Figures 6.2(b) to 6.2(d) show that our model fits the data very well. The two fibres in the sample in Figure 6.2(b) compare favourably with the principal curves fitted in Stanford and Raftery [2000].
Naturally, noise points that lie near a fibre will frequently be associated with the signal component during the course of the BDMCMC. Most points sufficiently close to a fibre are associated to signal in at least 50% of samples as is evident in Figure 6.2(c). However, in an individual sample a random subset of these points will be noise (see Figure 6.2(b)), reflecting how noise is included in the model - as the superposition of a homogeneous Poisson process. This is in contrast to the work of Stanford and Raftery [2000] where the emphasis is on fitting a principal curve to the points, for this reason they use the approximation that all points that belong to a dense cluster are signal points.
As in the previous example, we estimate properties of the posterior distribution. Posterior means and highest posterior density intervals are given in Table 6.2.
Posterior Probabilities for Number of Fibres
Number of Fibres 2 3
Posterior Probability 0.78 0.22
Other Properties Conditioned on the Number of Fibres Number of Fibres Posterior Mean 50% HPD Interval 95% HPD Interval
Number of Noise Points 2 195.81 [194,202] [181,209]
3 195.09 [191,199] [180,206]
95th Percentile of Point to Fibre Distances
2 7.46 [7.11,7.65] [6.60,8.47]
3 7.48 [7.08,7.53] [6.80,8.22]
Total Length of Fibres 2 317.44 [312,320] [306,331]
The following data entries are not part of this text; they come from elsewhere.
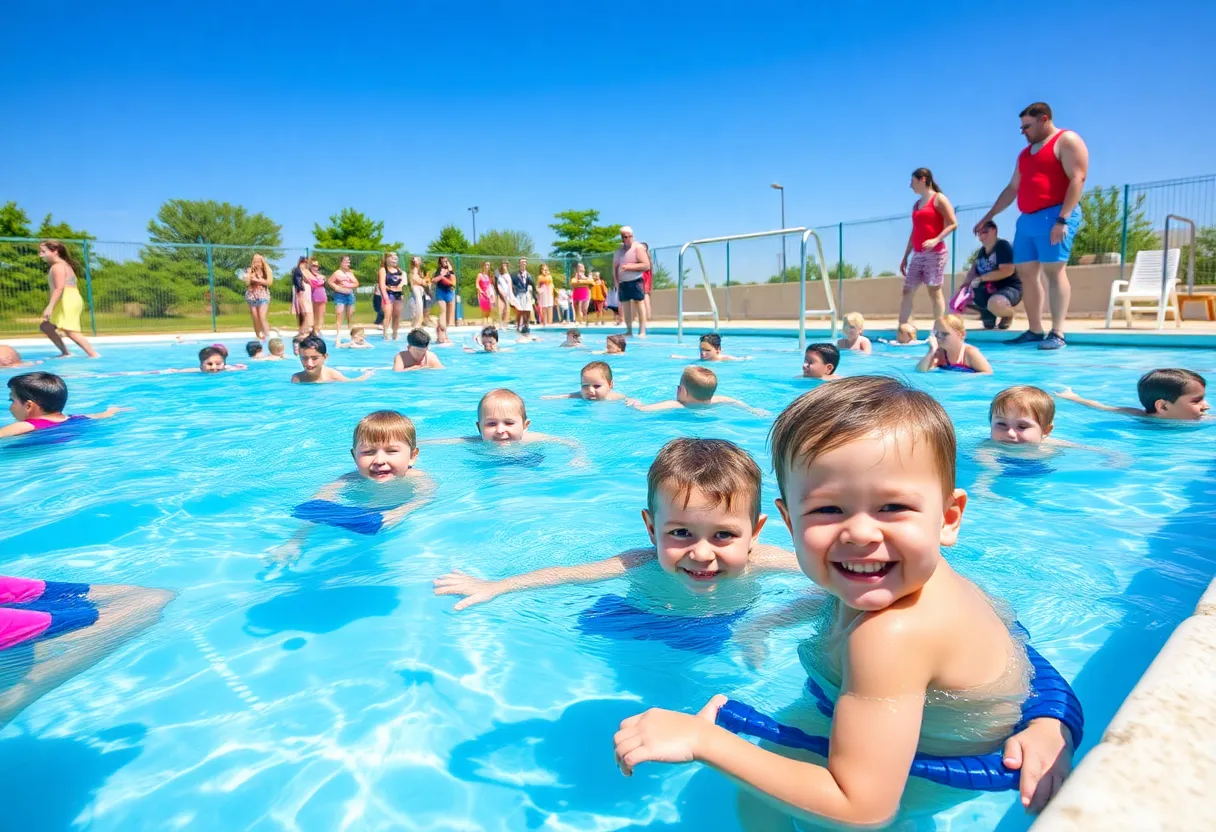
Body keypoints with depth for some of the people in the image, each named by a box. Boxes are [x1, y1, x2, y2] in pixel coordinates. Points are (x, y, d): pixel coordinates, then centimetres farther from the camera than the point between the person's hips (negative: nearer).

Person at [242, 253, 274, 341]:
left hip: (263, 295, -2)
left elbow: (268, 282, -8)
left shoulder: (266, 271, 2)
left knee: (262, 317, -13)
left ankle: (267, 336, -7)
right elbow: (247, 282, -5)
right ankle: (258, 336, 14)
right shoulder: (250, 270, 2)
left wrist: (257, 280, -15)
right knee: (255, 319, 4)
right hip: (252, 296, 2)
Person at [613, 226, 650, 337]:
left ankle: (642, 332, -9)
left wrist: (630, 267, -18)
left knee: (639, 305, -8)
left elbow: (646, 265, -13)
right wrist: (616, 282, 1)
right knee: (626, 307, 5)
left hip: (635, 282, -6)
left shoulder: (638, 247, -5)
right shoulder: (619, 250, 12)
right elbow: (614, 268, 14)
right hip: (622, 283, 6)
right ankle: (629, 331, 10)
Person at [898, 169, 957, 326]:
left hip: (935, 253, -7)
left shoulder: (938, 198, -2)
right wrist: (905, 257, 18)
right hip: (917, 255, 7)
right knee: (907, 290, 1)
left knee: (934, 290, -8)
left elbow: (953, 223, -9)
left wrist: (936, 240, -22)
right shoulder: (917, 204, 19)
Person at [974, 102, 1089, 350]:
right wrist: (988, 217, 24)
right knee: (1026, 273, 3)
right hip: (1027, 219, 8)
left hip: (1054, 216, -8)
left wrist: (1063, 219, -22)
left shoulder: (1067, 141, -2)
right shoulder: (1026, 152, 23)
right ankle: (1035, 330, 7)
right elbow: (1012, 189, 28)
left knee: (1054, 270, -14)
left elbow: (1077, 179, -13)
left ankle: (1057, 333, -17)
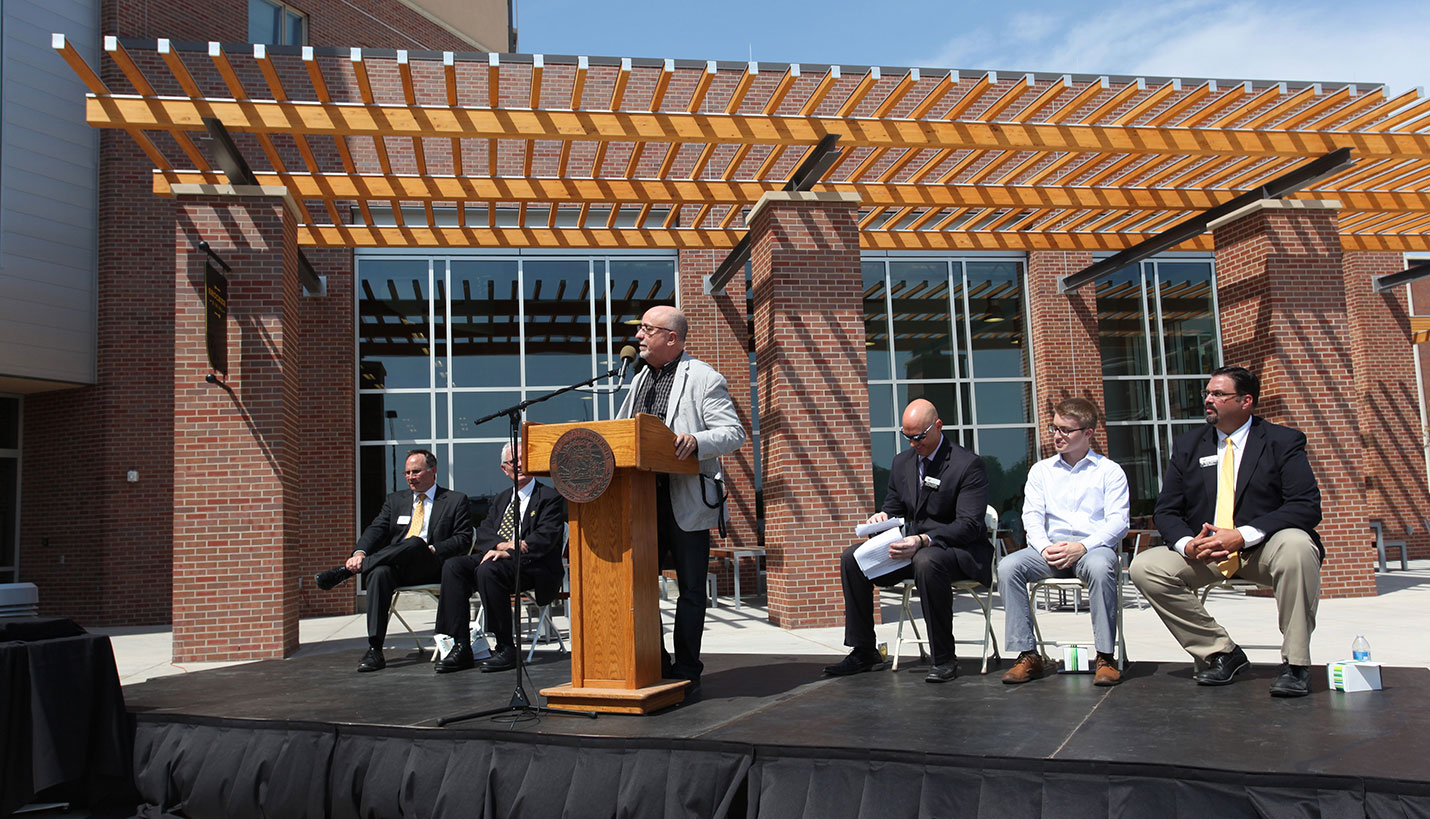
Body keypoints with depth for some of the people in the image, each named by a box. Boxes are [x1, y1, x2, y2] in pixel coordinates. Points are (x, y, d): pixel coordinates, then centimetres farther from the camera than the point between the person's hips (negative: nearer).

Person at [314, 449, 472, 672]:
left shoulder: (456, 500, 13)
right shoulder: (395, 500, 24)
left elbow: (463, 538, 3)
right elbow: (376, 529, 8)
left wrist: (434, 550, -14)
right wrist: (360, 552, -13)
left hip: (430, 568, -3)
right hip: (394, 566, 3)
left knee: (416, 543, -36)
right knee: (379, 573, -33)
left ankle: (345, 571, -29)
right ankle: (374, 650, -34)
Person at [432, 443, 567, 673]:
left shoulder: (550, 497, 4)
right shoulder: (503, 498, 25)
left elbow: (545, 538, -10)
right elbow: (483, 532, 12)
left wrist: (509, 553, -22)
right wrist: (501, 544, -11)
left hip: (535, 567, -7)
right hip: (497, 557, 7)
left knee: (488, 570, -34)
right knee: (453, 566, -18)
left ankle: (506, 649, -25)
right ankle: (461, 647, -19)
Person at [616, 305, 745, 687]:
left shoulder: (704, 379, -4)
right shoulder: (640, 380, 18)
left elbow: (734, 433, -10)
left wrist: (696, 442, -27)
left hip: (686, 501, -7)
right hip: (643, 501, 7)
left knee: (690, 587, 4)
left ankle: (686, 670, 15)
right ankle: (654, 663, 21)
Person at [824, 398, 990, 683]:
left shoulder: (968, 464, -12)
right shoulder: (902, 462, 10)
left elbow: (970, 525, -21)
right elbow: (893, 507, 19)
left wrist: (924, 541, -35)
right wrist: (882, 517, -8)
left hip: (961, 551, -7)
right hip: (914, 546, 7)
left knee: (927, 561, -40)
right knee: (852, 558, -9)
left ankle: (944, 659, -26)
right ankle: (864, 653, -1)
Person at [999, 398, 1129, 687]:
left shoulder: (1109, 471, 9)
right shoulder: (1041, 470, 19)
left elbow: (1118, 521, -2)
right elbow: (1032, 517, 8)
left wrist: (1082, 547, -19)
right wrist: (1045, 547, -13)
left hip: (1093, 546, -3)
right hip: (1052, 547, 3)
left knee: (1099, 567, -39)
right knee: (1008, 566, -26)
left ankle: (1105, 657, -26)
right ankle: (1028, 655, -21)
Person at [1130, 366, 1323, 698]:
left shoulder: (1283, 441, -2)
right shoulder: (1188, 446, 9)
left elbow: (1307, 506, -14)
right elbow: (1167, 512, 6)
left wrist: (1243, 535, -26)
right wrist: (1187, 544, -18)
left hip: (1263, 549, -3)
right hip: (1204, 553, 4)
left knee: (1296, 545, -36)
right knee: (1145, 567, -19)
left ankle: (1296, 663, -21)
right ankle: (1221, 653, -5)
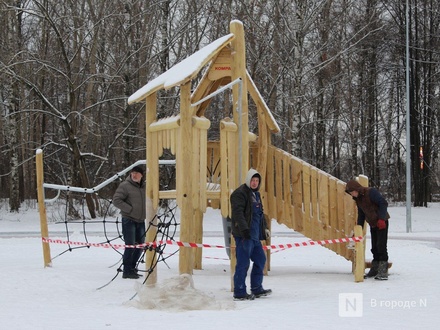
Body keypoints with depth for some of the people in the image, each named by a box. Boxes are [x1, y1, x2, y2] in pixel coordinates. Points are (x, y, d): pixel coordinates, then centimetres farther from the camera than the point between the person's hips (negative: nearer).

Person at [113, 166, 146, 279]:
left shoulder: (145, 187, 10)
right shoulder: (125, 185, -10)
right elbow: (116, 200, -15)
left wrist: (146, 212, 9)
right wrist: (130, 209, -17)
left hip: (141, 221, 7)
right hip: (129, 220, -7)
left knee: (140, 246, 13)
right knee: (130, 246, -9)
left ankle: (132, 267, 27)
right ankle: (127, 271, -3)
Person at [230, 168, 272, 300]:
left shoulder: (255, 194, 20)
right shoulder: (240, 194, -11)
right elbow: (238, 213, -21)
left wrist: (264, 228, 28)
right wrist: (244, 229, -29)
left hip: (254, 235, 10)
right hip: (244, 235, -10)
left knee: (260, 259, 15)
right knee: (243, 263, -8)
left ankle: (256, 289, 25)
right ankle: (239, 293, -3)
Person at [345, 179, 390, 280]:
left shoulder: (371, 192, -16)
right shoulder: (358, 199, 9)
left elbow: (383, 203, -21)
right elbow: (361, 215, 18)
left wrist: (381, 219, -27)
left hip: (382, 222, -8)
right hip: (373, 224, 8)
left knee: (381, 246, -13)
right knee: (374, 248, 11)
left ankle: (383, 272, -13)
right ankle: (374, 270, 19)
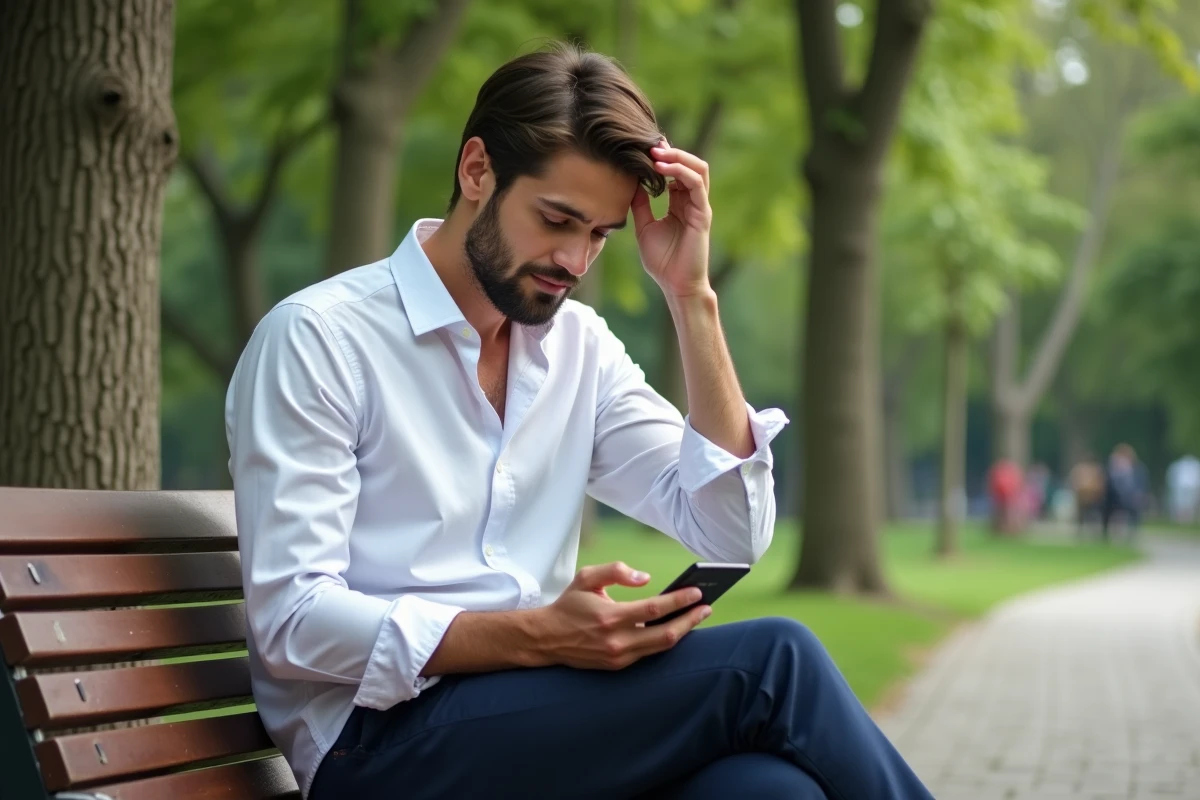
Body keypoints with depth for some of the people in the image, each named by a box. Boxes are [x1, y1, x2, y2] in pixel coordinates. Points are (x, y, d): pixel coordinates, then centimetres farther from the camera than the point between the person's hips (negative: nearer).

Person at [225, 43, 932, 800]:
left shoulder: (580, 346, 13)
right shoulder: (317, 338, -6)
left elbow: (733, 534, 4)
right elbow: (293, 622, -13)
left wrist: (691, 296, -1)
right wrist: (539, 636, -25)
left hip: (534, 721, 5)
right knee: (770, 660, -22)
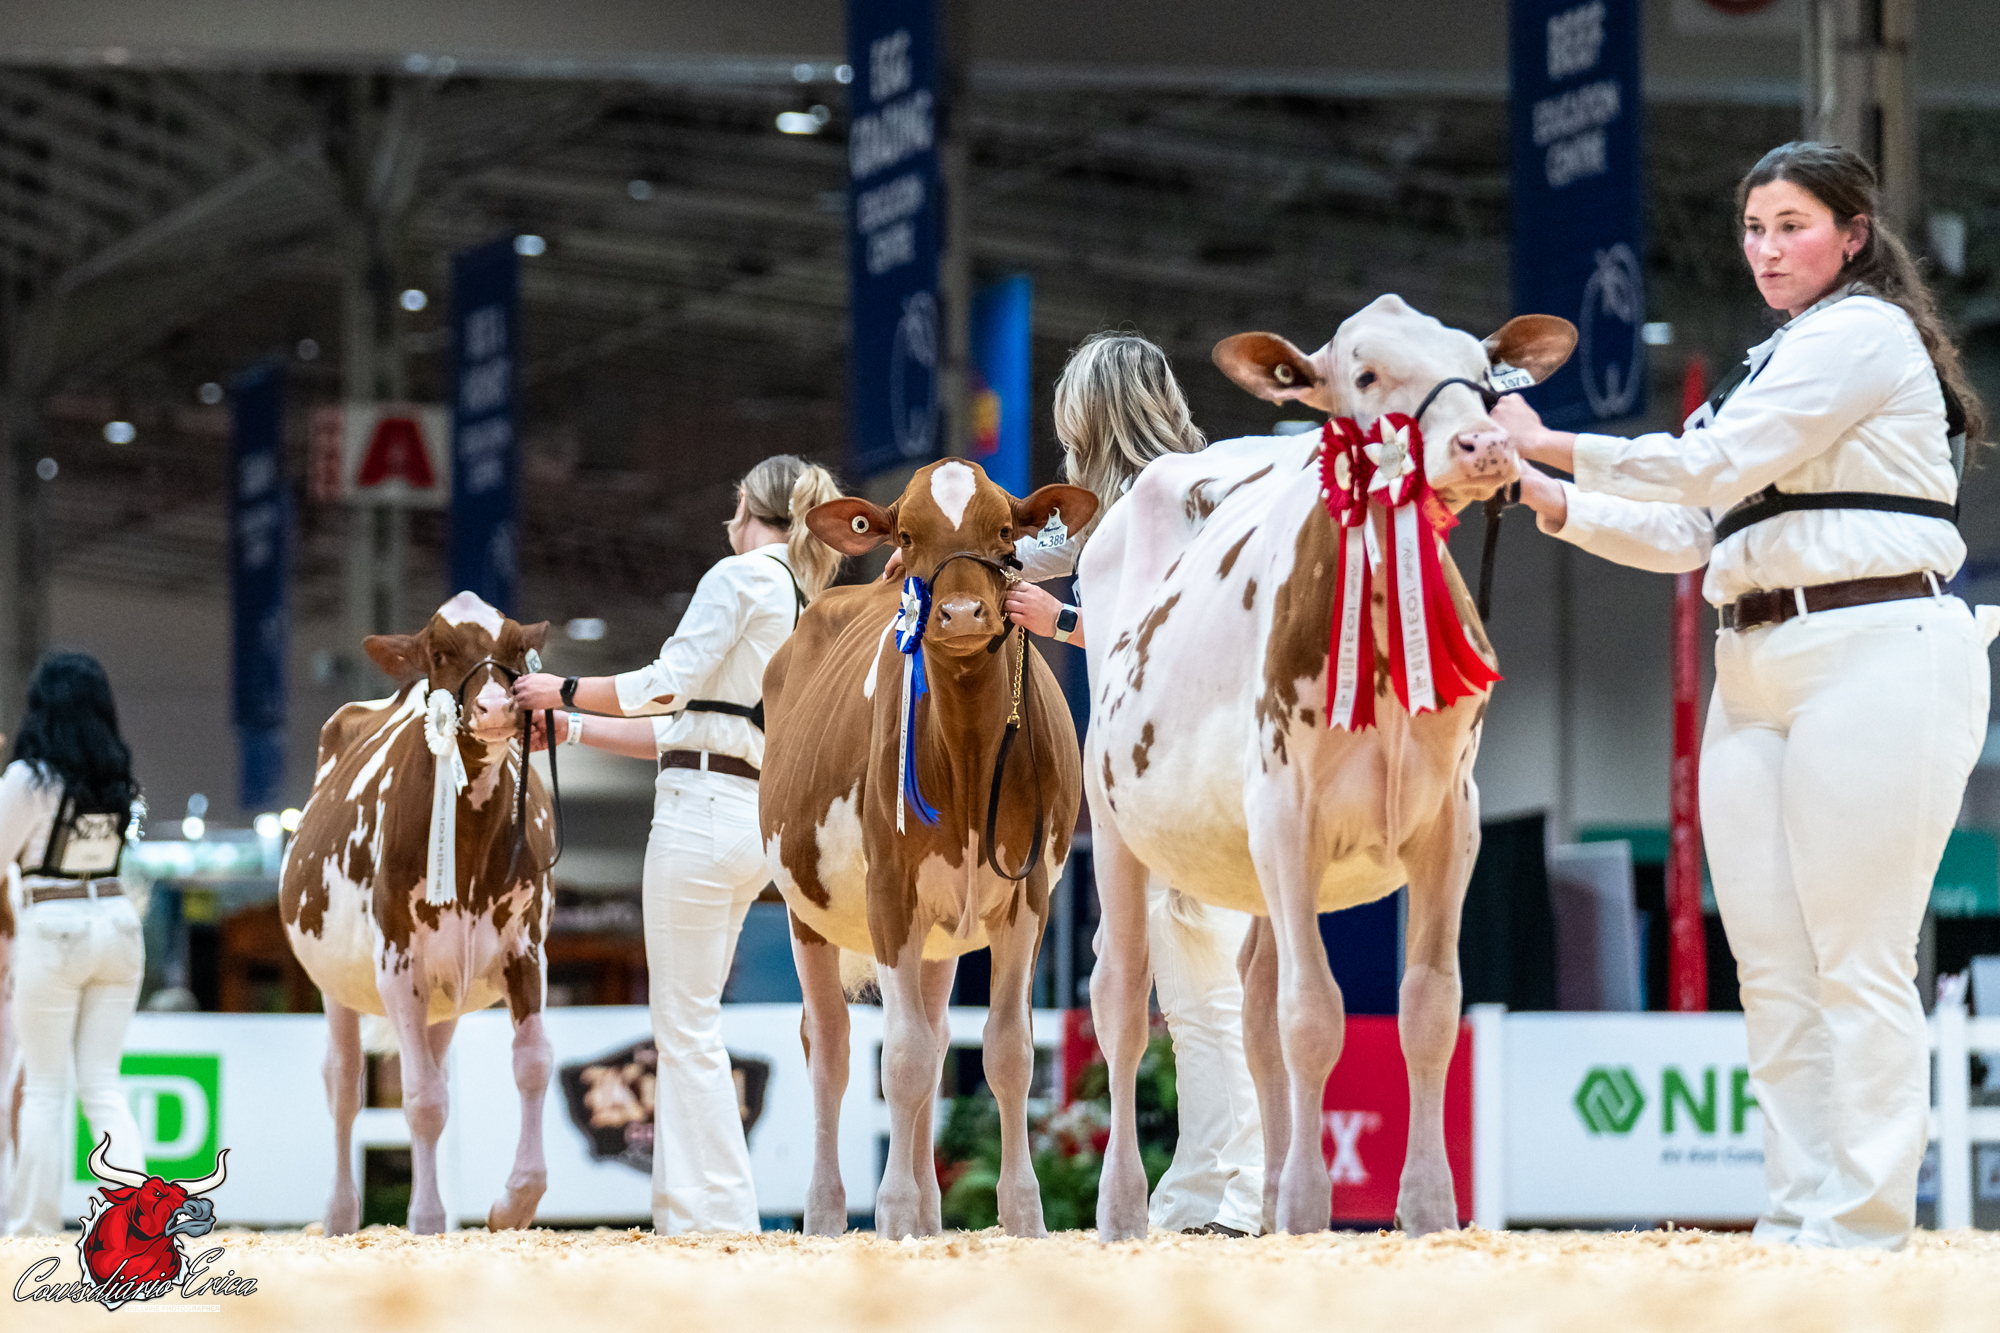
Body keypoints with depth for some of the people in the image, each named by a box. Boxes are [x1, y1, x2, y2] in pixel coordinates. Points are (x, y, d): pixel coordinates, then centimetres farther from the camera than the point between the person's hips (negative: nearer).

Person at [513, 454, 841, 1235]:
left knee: (686, 1024, -7)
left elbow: (668, 685, -11)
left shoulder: (741, 576, -6)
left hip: (703, 812, -9)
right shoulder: (805, 607, 21)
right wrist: (571, 730, 24)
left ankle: (715, 1214, -8)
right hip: (756, 814, 9)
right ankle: (686, 1208, 11)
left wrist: (564, 691, 3)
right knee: (689, 1025, 11)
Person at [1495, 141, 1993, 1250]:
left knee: (1857, 962, -11)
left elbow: (1719, 462, -11)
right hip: (1757, 670, 9)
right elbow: (1687, 535, 22)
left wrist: (1554, 446, -5)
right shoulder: (1776, 366, 25)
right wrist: (1554, 504, 10)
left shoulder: (1865, 331, -3)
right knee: (1772, 968, 3)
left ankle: (1862, 1231, -12)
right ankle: (1797, 1216, 5)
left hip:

3 319.02 [309,318] [305,337]
Table 6.2: Results for Stanford and Raftery’s Simulated Example: First sub-table gives posterior probabilities on the number of fibres, while the second gives posterior means and 50% and 95% HPD (highest posterior density) intervals for a selection of properties of the posterior distribution conditional on the number of fibres. The simulated data consists of 200 signal points and 200 noise points over a 200×150 window, and is based on a family of two fibres each of length 157. The dispersion parameter σdisp is set to 3 and the prior mean probability that a point is noise is
0.5. Posterior probabilities only given if non-zero to rounding error.
In this example, more points are associated to signal than expected. This is partly due to the high intensity of noise points, and also explained by a slight bias in the length of the fibres. The posterior statistics on the lengths of the fibres arguably suggest that the extension of fibres beyond their known length (of 157) is supported by the high intensity of noise points. This extrapolation is sometimes beneficial, particularly for fibre reconstruction in areas of missing data. Here the extrapola- tion is less desirable as it suggests there is evidence for fibres in the background noise.
The extrapolation of fibres into less dense regions of points can be reduced by choosing a higher Dirichlet parameter αDir for the distribution of anchor points
along the fibres. This decreases the posterior density of fibres lying through point clusters of non-constant intensity. The drawback of increasingαDir is that proposed
moves are more frequently rejected. This is because (A) no proposals account for the distribution of anchor points along fibres, and (B) a large value of αDir leads
to a multimodal anchor point distribution with most of the probability weighted around the modes. Hence, the proposal of a state with low posterior density is more likely.